On Friday 31 March 2006 12:00 pm, Kumar Gala wrote:
My confusion is about the order of which various things occur. setup
(), chipselect() and transfer() vs what's happening in bitbang_work
(). I don't see how we handle the fact that two different devices
may require setup() to be called when we switch between them.
In your case, it sounds like setup() will just store data, and you'll
want a different method to actually grab that data and use it to stuff
your controller registers before actually transferring data. The
transfer() method just queues transfers (and maybe kicks them off).
Remember that setup() is generally a one-time thing. Fancier hardware
will use it to store clock, mode, wordsize, and other parameters into
a hardware register so that starting a transfer is very quick. In your
case, there's no such register, so starting transfers is slower.
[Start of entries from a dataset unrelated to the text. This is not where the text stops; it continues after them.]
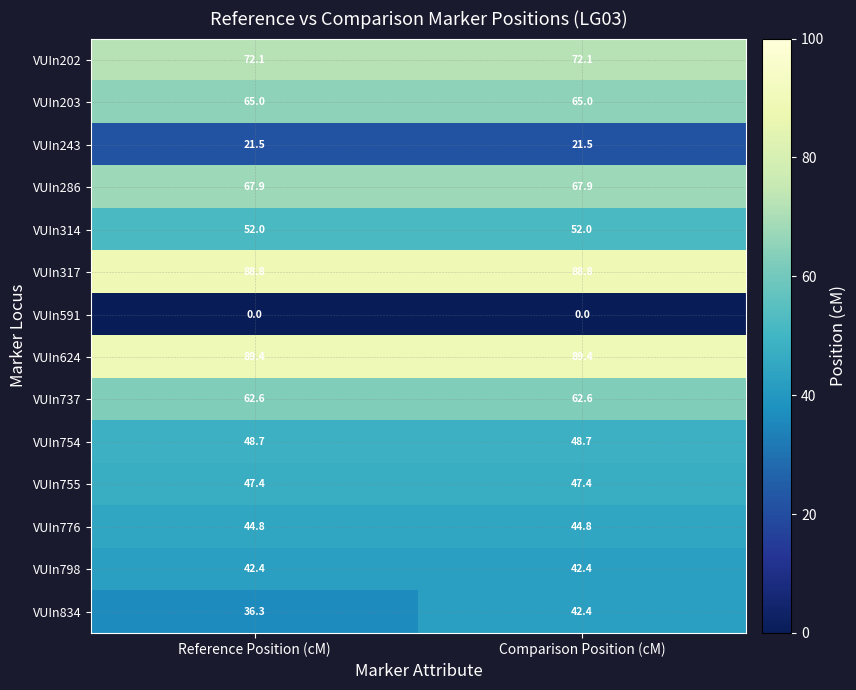

At which label does VUIn834 first exceed 42?

Comparison Position (cM)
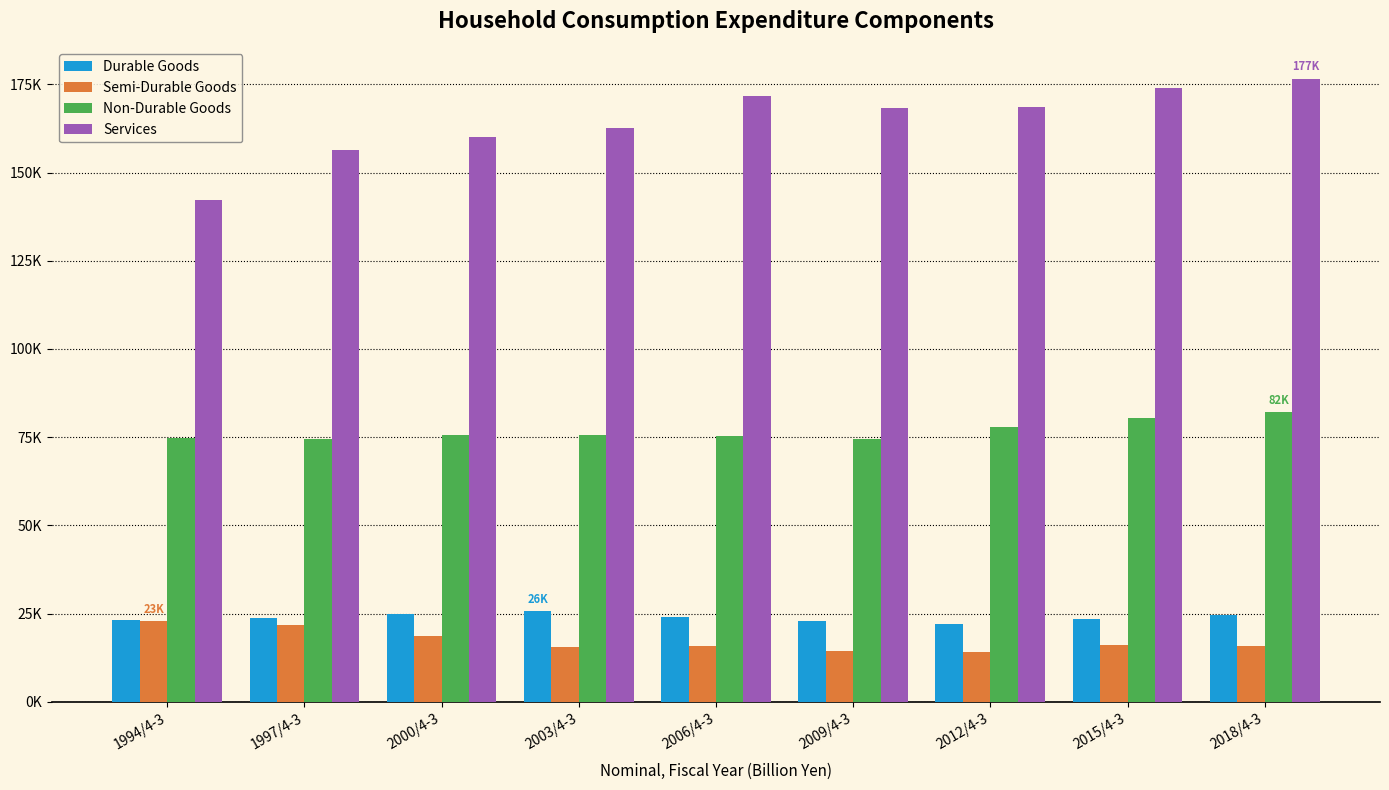

Is it true that Semi-Durable Goods equals 22863.3 at 2015/4-3?

False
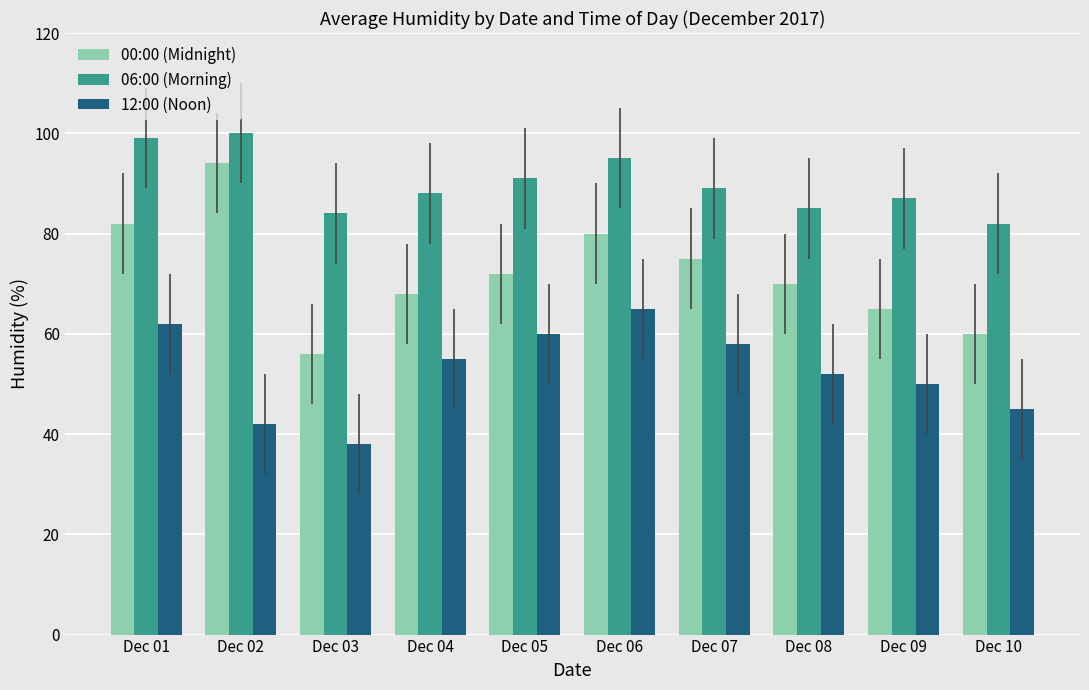

Reading right to left, transcribe all the data shown in this chart.

00:00 (Midnight): 60	65	70	75	80	72	68	56	94	82
06:00 (Morning): 82	87	85	89	95	91	88	84	100	99
12:00 (Noon): 45	50	52	58	65	60	55	38	42	62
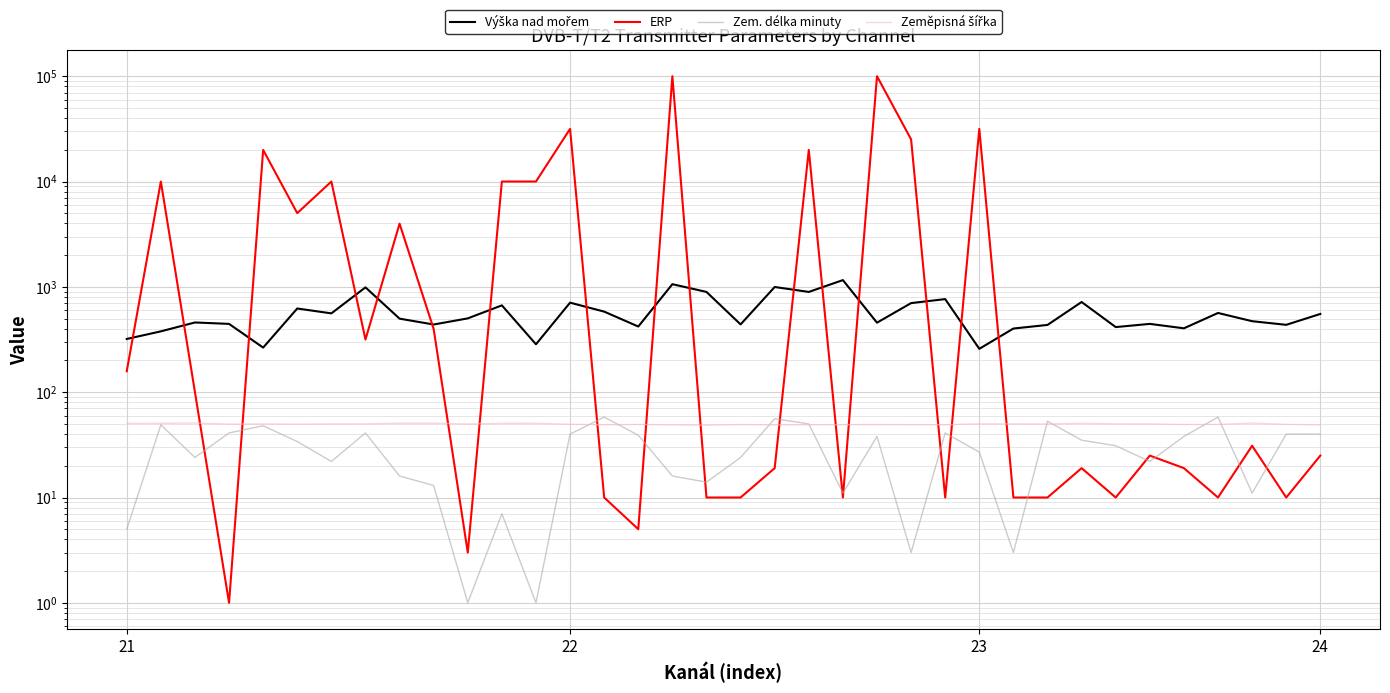

Which category has the highest value in the ERP series?

16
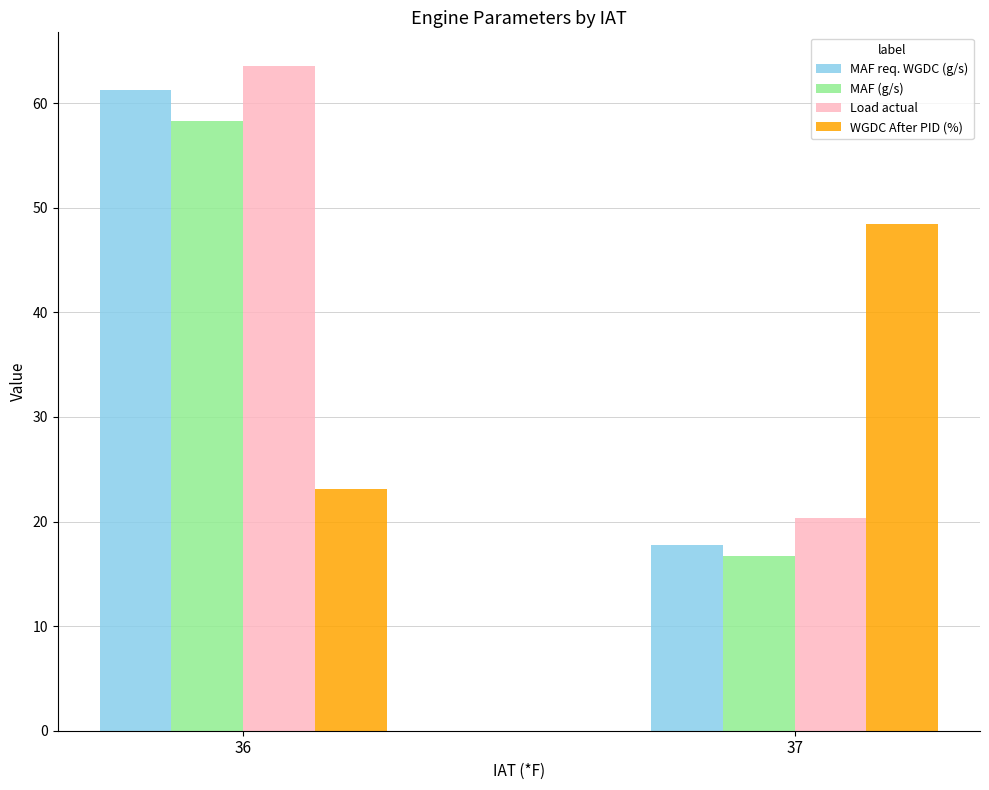

How many data points does each series have?

2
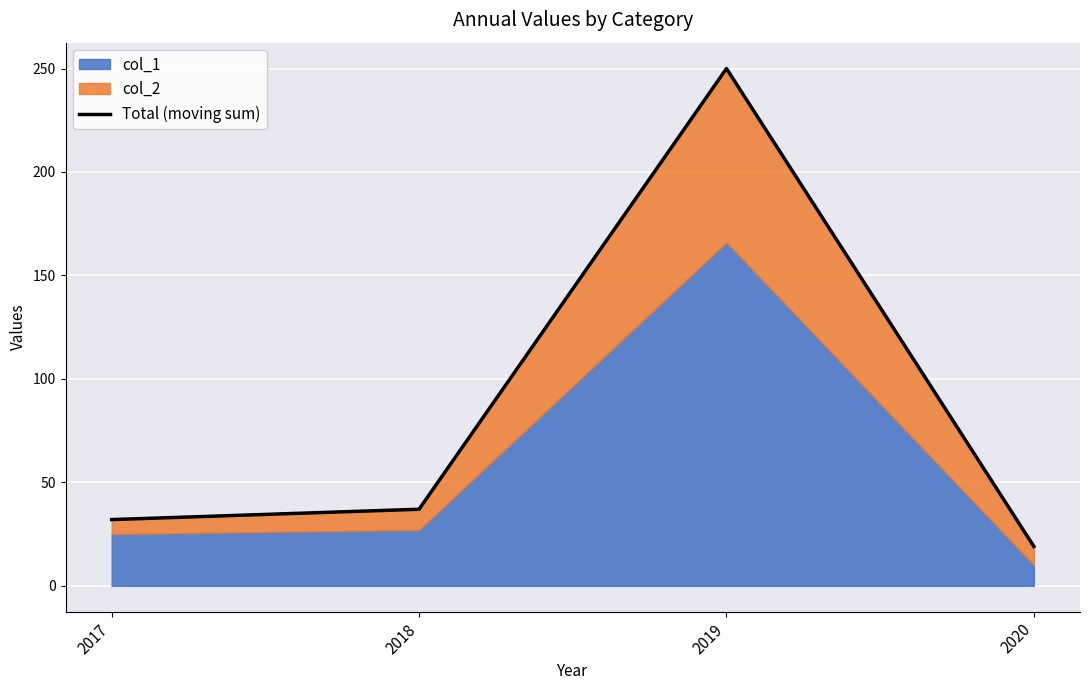

What is the sum of all values?

338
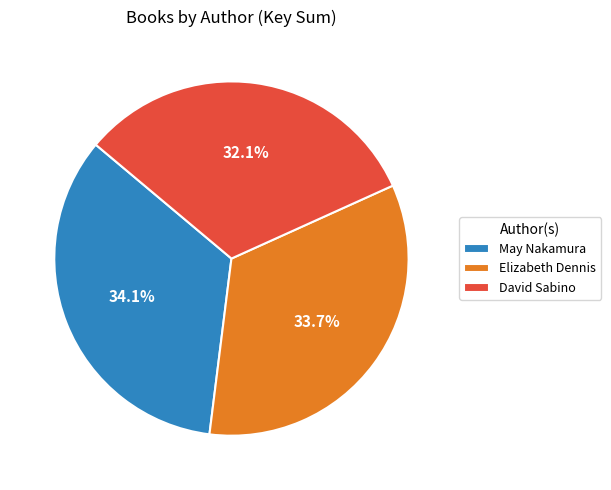

Approximately how many times larger is the value at Elizabeth Dennis compared to David Sabino?

1.0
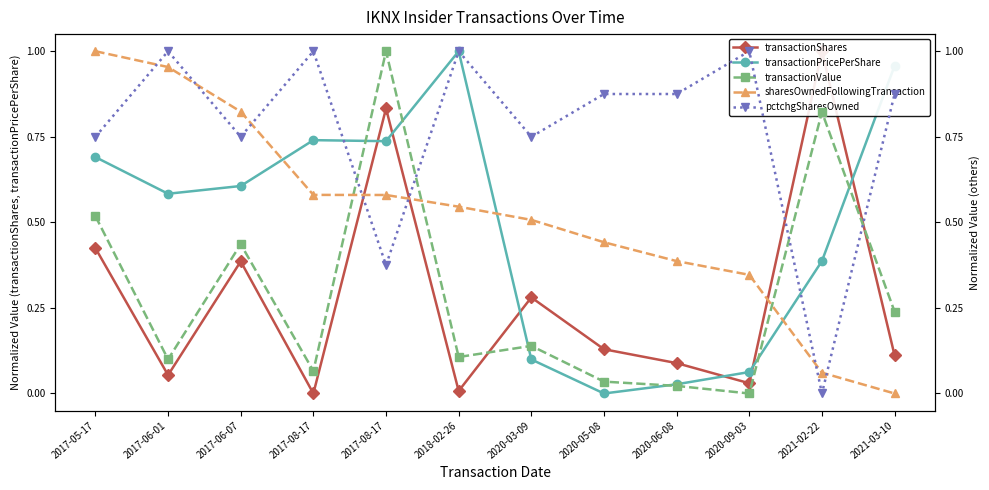

Reading right to left, extract all data points from this chart.

transactionShares: 2021-03-10=0.1	2021-02-22=1.0	2020-09-03=0.0	2020-06-08=0.1	2020-05-08=0.1	2020-03-09=0.3	2018-02-26=0.0	2017-08-17=0.8	2017-08-17=0.0	2017-06-07=0.4	2017-06-01=0.1	2017-05-17=0.4
transactionPricePerShare: 2021-03-10=1.0	2021-02-22=0.4	2020-09-03=0.1	2020-06-08=0.0	2020-05-08=0.0	2020-03-09=0.1	2018-02-26=1.0	2017-08-17=0.7	2017-08-17=0.7	2017-06-07=0.6	2017-06-01=0.6	2017-05-17=0.7
transactionValue: 2021-03-10=0.2	2021-02-22=0.8	2020-09-03=0.0	2020-06-08=0.0	2020-05-08=0.0	2020-03-09=0.1	2018-02-26=0.1	2017-08-17=1.0	2017-08-17=0.1	2017-06-07=0.4	2017-06-01=0.1	2017-05-17=0.5
sharesOwnedFollowingTransaction: 2021-03-10=0.0	2021-02-22=0.1	2020-09-03=0.3	2020-06-08=0.4	2020-05-08=0.4	2020-03-09=0.5	2018-02-26=0.5	2017-08-17=0.6	2017-08-17=0.6	2017-06-07=0.8	2017-06-01=1.0	2017-05-17=1.0
pctchgSharesOwned: 2021-03-10=0.9	2021-02-22=0.0	2020-09-03=1.0	2020-06-08=0.9	2020-05-08=0.9	2020-03-09=0.7	2018-02-26=1.0	2017-08-17=0.4	2017-08-17=1.0	2017-06-07=0.7	2017-06-01=1.0	2017-05-17=0.7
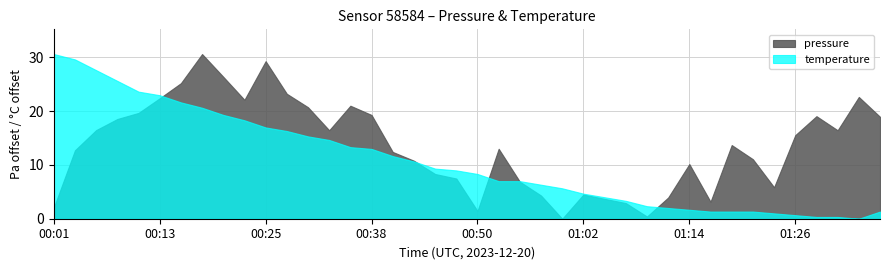

What is the minimum value shown in the chart?

0.0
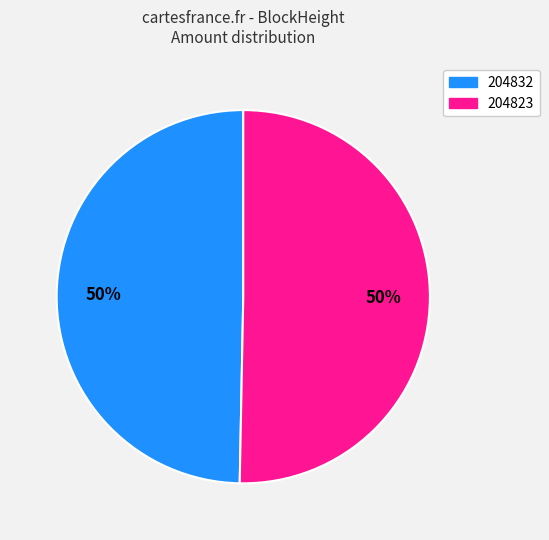

What is the smallest slice in the pie chart?

204832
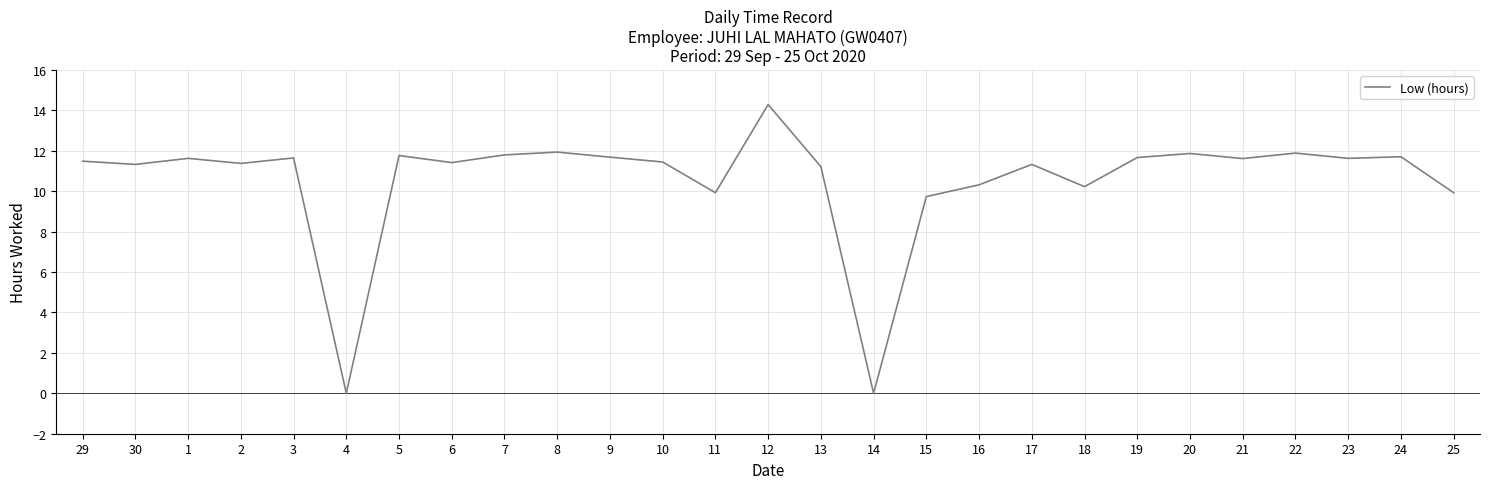

What is the change in value from 11 to 15?

-0.2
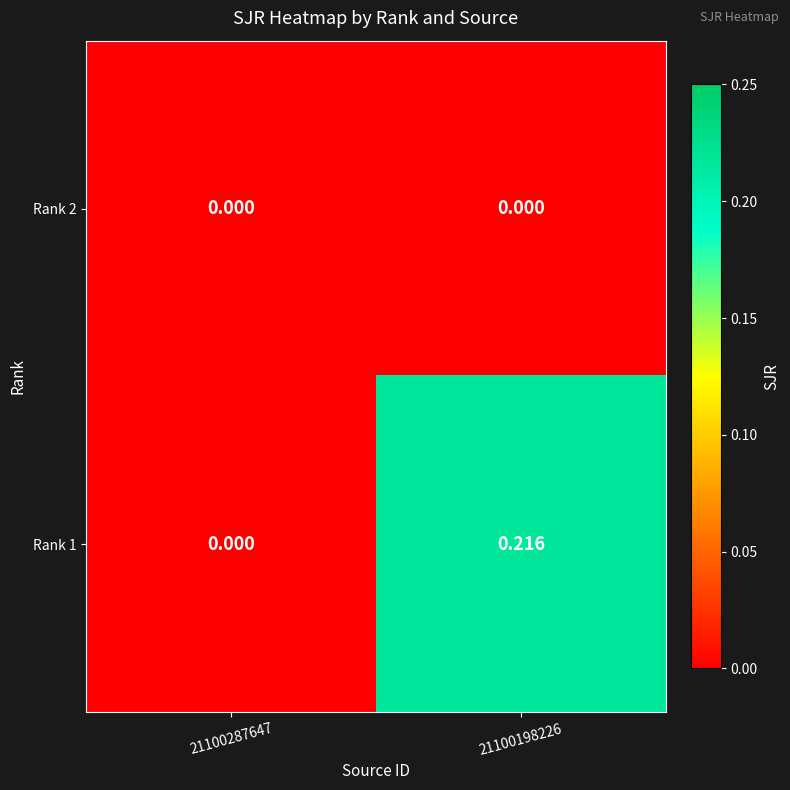

How many positive values does the Rank 1 series have?

1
One thing to keep in mind is that while I believe the spi_bitbang code
ought to support controllers like the one you're working with, I don't
know that anyone has done that yet. So patches might be necessary.
At the top of <linux/spi/spi_bitbang.h> are verbal sketches of three
types of "bitbang" drivers. Implementations of two of them now seem
to be working (word-at-a-time with GPIO bitbanging, "spi_butterfly"
being one of a few examples; and transfer-at-a-time, "omap_uwire").
Your hardware would be of the third type.
It sounds like with the new patch, I'll end up setting txrx_word [] to
the same function for all modes.
Yes, it does sound like that. If that works for you, I'd like to see
that go into 2.6.17 kernels.
I'm not sure I understand what you'd like to see go into 2.6.17.
The patch allowing the per-transfer overrides, which you were going to
grab from the MM tree.
That would support SPI drivers for things like bitmapped displays, some
of which need oddball things like 9-bit commands followed by 8-bit data.